### Directions:
Express every text line in the records below as a JSON list of strings, one string per line, with blank lines left out. Leave the pictures out of the answer.

(Dataset entries)
★ ★ ★ ★ ★ ★ ★
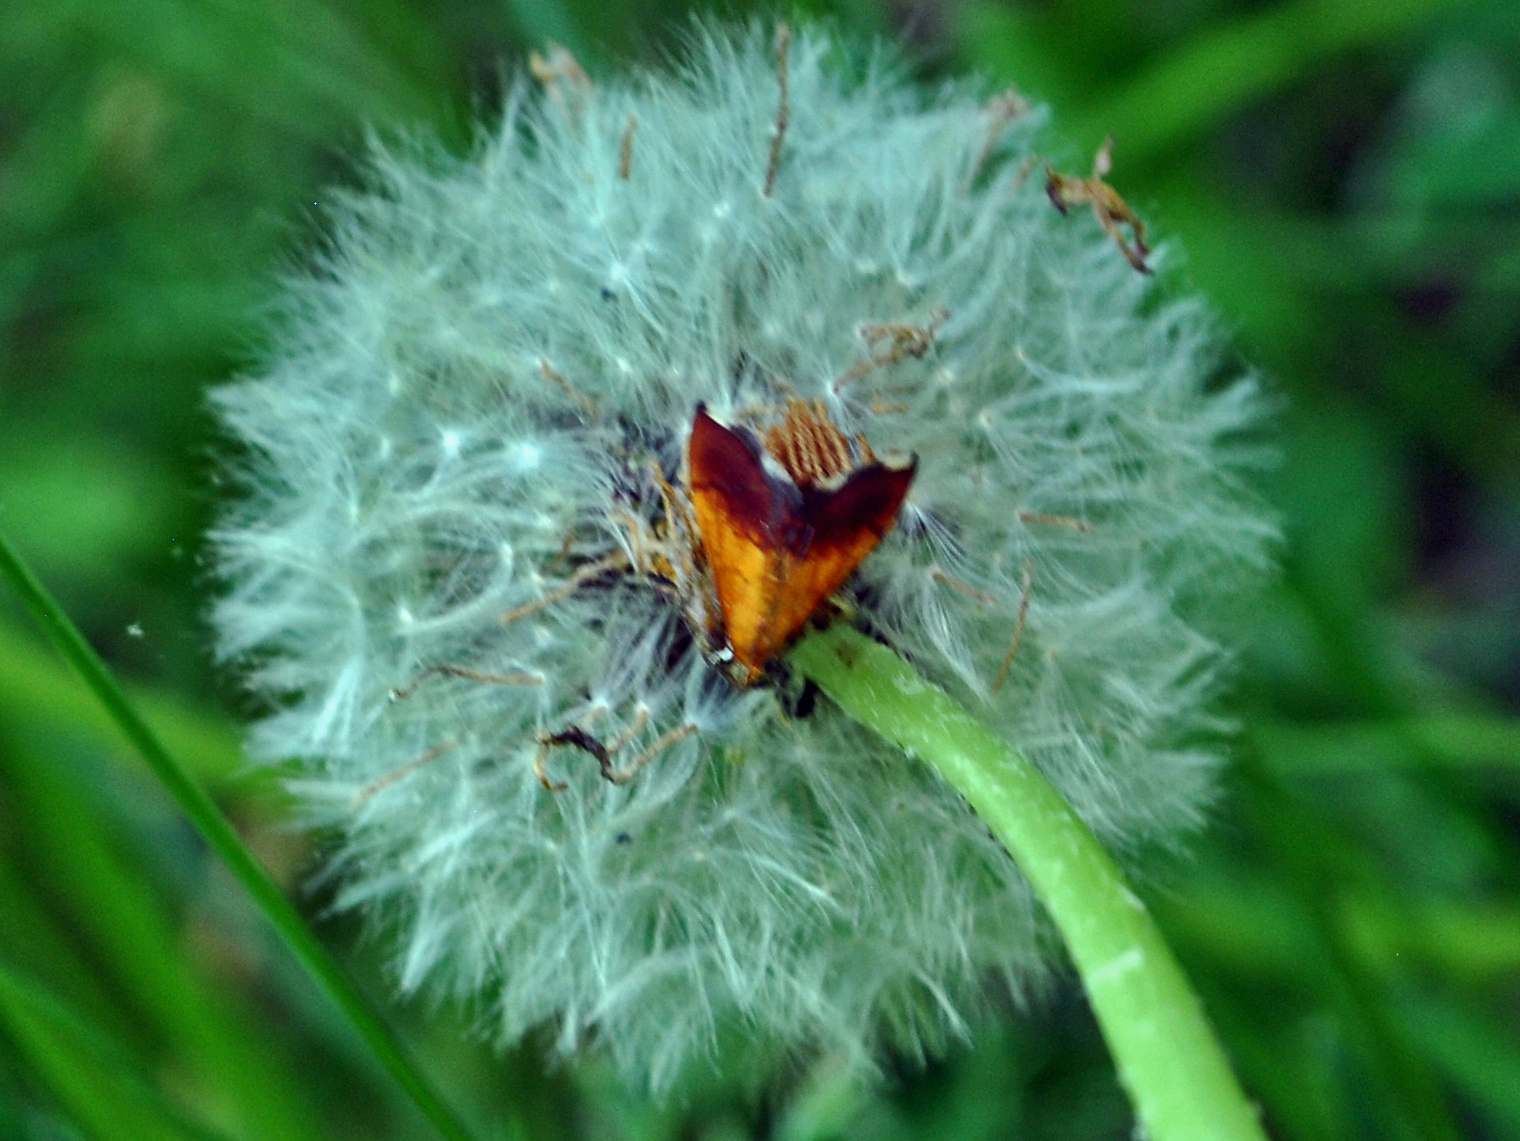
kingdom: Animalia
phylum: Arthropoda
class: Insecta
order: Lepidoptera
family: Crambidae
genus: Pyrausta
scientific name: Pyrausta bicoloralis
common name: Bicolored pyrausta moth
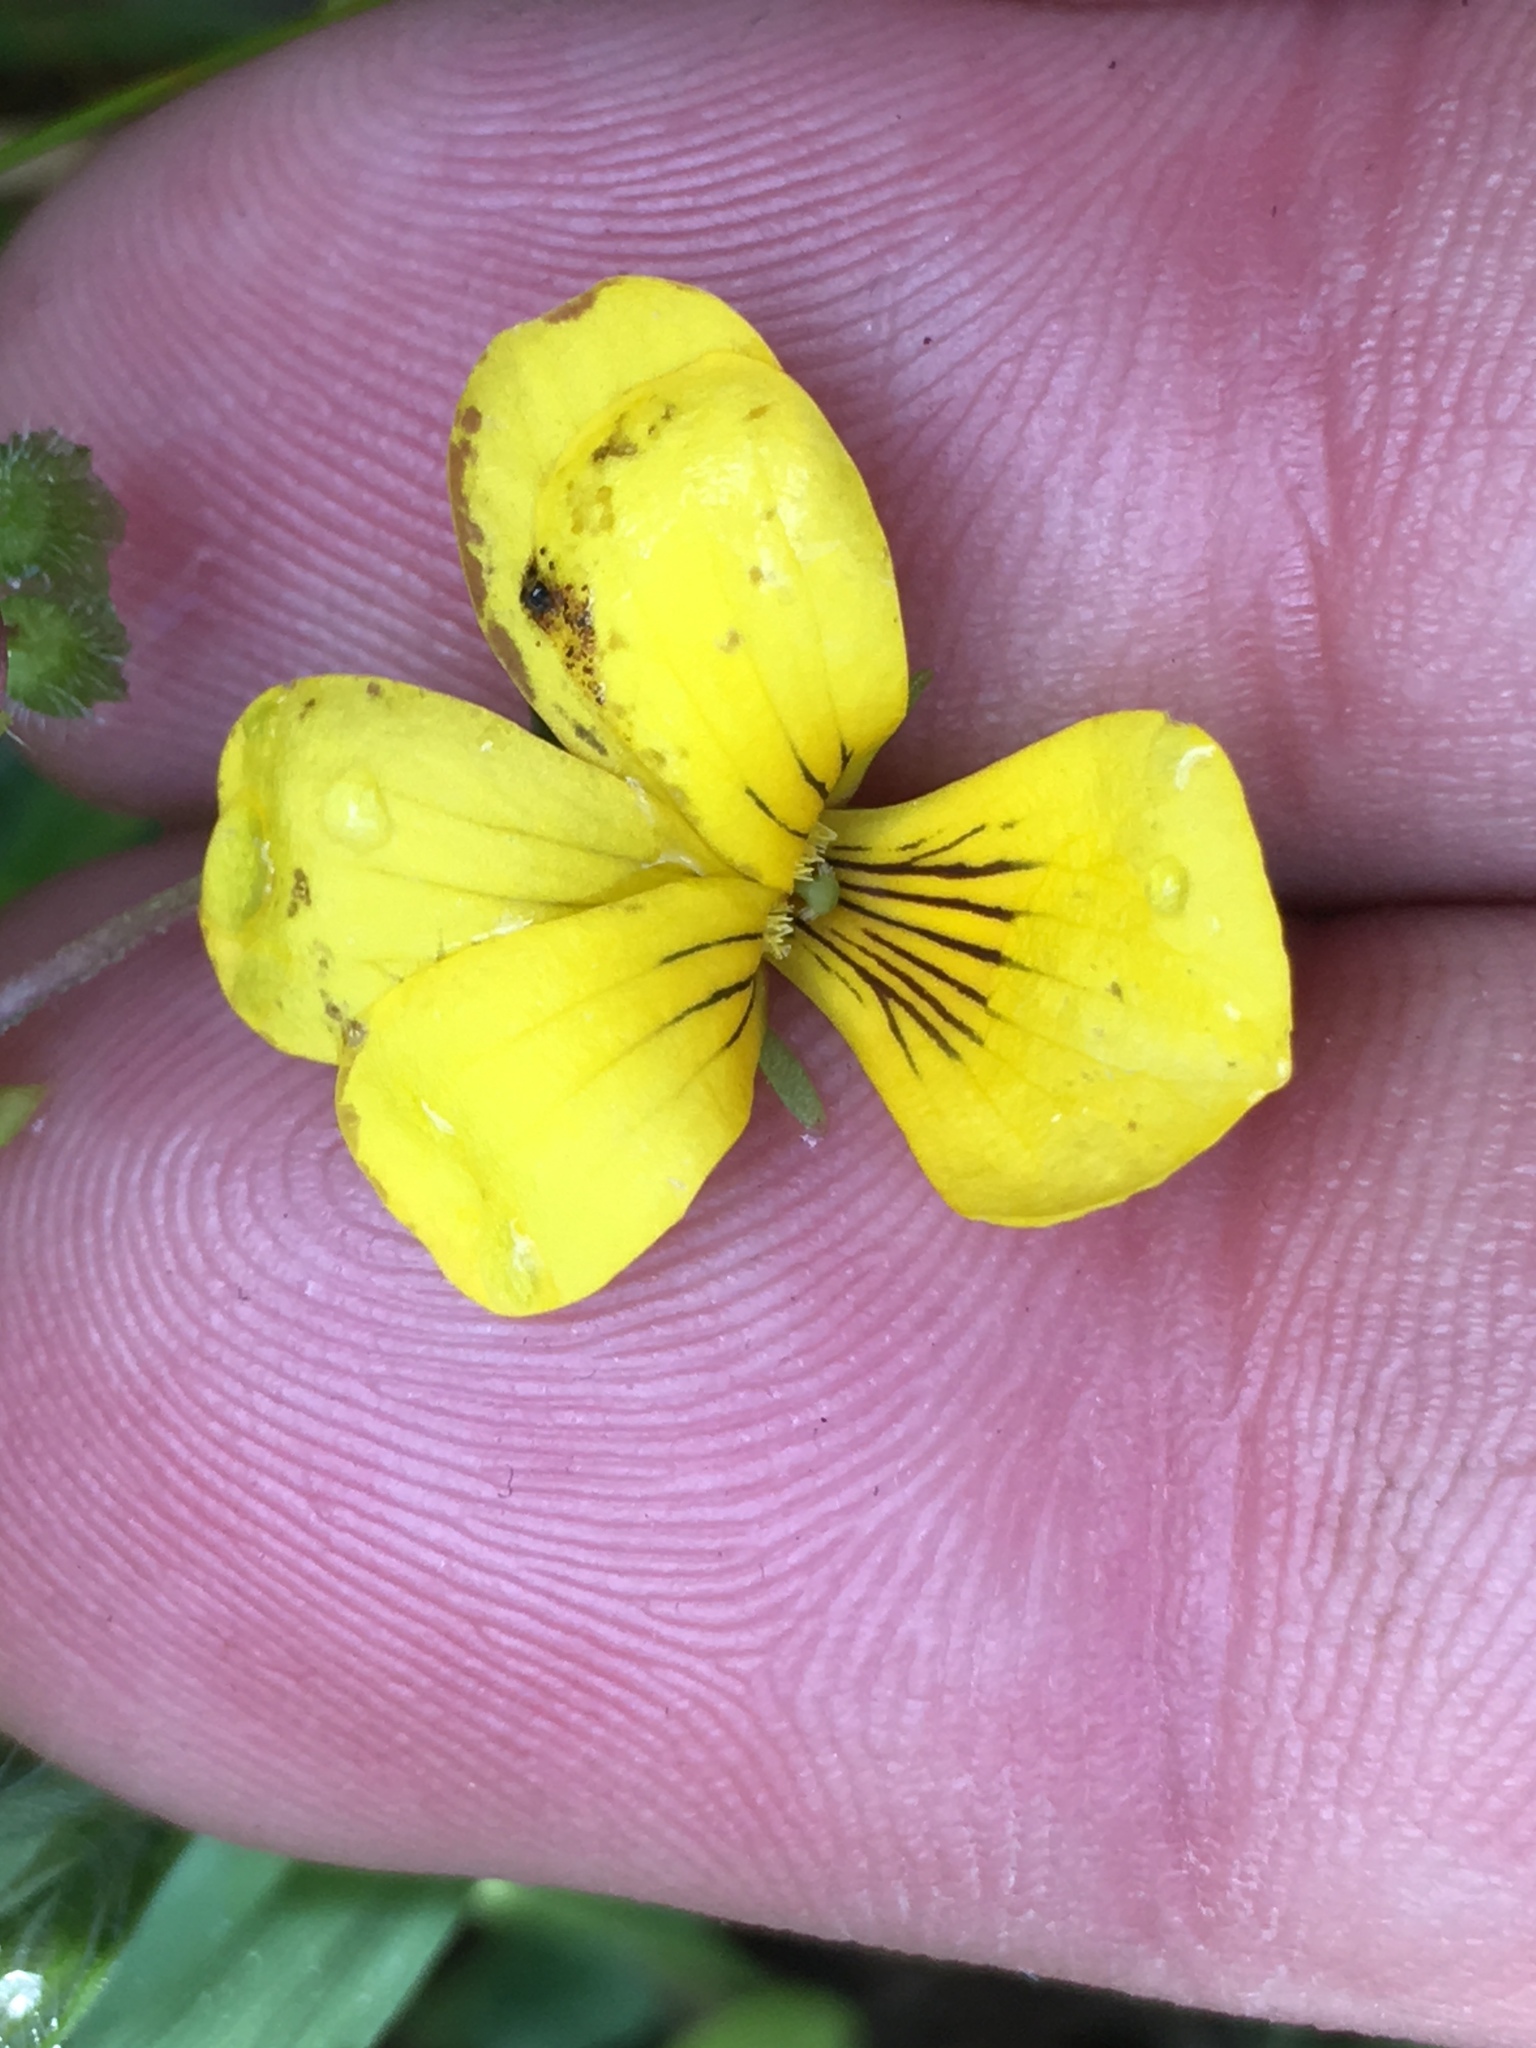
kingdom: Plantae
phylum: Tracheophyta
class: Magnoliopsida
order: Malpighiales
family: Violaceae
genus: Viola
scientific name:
★ ★ ★ ★ ★ ★ ★
### Task answer:
[
  "kingdom: Animalia",
  "phylum: Arthropoda",
  "class: Insecta",
  "order: Lepidoptera",
  "family: Crambidae",
  "genus: Pyrausta",
  "scientific name: Pyrausta bicoloralis",
  "common name: Bicolored pyrausta moth",
  "kingdom: Plantae",
  "phylum: Tracheophyta",
  "class: Magnoliopsida",
  "order: Malpighiales",
  "family: Violaceae",
  "genus: Viola",
  "scientific name:"
]